§ **Provided passage**:

The manufacture and marketing of products which slavishly imitate the stylistic and aesthetic features of pieces of Italian design has been the subject of recent Italian Courts’ decisions aimed at the protection and valorization of the Italian industrial design through the enforcement of copyright protection.
Directive 98/71/EC on the legal protection of designs was implemented in Italy in 2001 through Legislative Decree no. 95/2001. Moreover, Italian law introduced a 10-year transitory regime during which copyright protection granted to industrial designs could not be invoked against third parties that had started to manufacture or sell, before the date in which the law entered into force (April 19, 2001), industrial designs and works that belonged to the public domain either because their design rights had expired or because they were not eligible for copyright protection.
That provision was subsequently restated in Article 239 of the Italian Industrial Property Code, which was adopted in 2005 (Legislative Decree no. 30/2005: the ‘IPC’) and since then, as better described below, the interpretation of Article 239 of the IPC has been highly controversial regarding whether or not industrial designs which were created before 2001 benefit from full copyright protection.
The ECJ’s ruling of January 27, 2011 in the Flos vs Semeraro case (C-168/09) interpreted Article 17 of the Directive 98/71/EC on the legal protection of designs in the sense that a national law cannot refuse copyright protection to designs that, even if entered into the public domain, are eligible to this protection.
Further to the ruling, Article 239 of the IPC has been amended in order to expressly recognize copyright protection to industrial designs which bear ‘inherent artistic value’.

§ **Recorded data**:

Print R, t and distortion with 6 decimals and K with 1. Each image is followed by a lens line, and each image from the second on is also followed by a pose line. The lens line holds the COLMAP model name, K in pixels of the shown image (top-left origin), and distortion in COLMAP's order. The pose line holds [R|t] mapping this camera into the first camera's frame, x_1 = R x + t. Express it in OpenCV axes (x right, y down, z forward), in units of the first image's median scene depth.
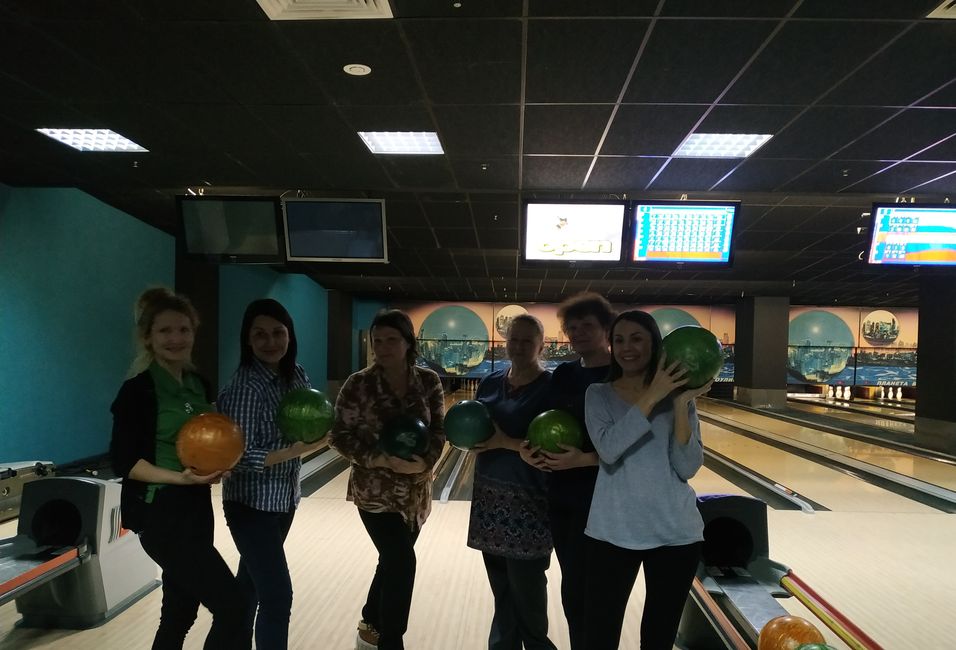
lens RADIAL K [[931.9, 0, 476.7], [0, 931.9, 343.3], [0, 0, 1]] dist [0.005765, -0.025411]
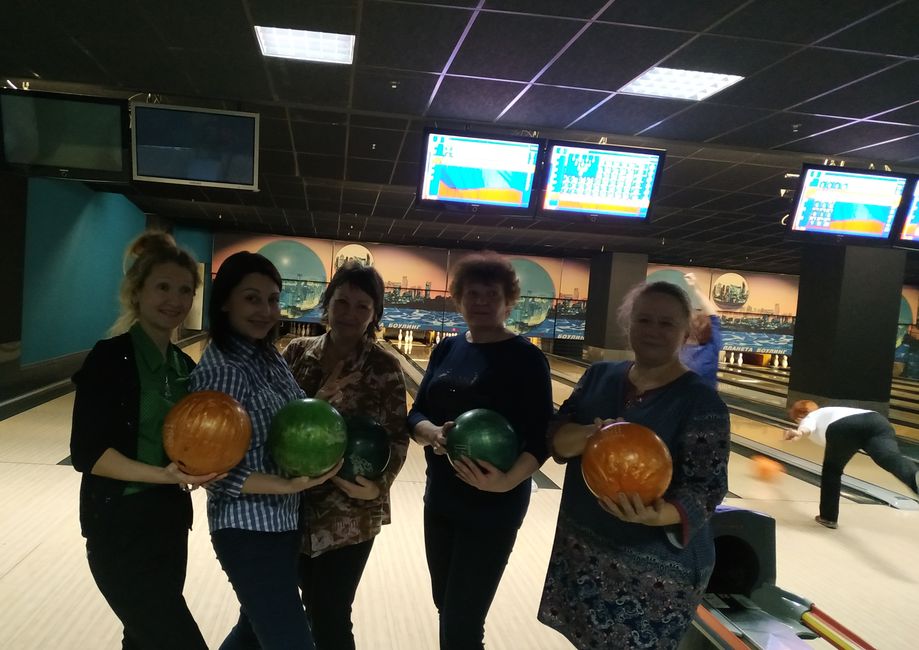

§ **Exercise requirements**: List each calendar year named in the passage on copyright protection for Italian industrial design, in order of first mention.

§ **Exercise output**: 2001, 2005, 2011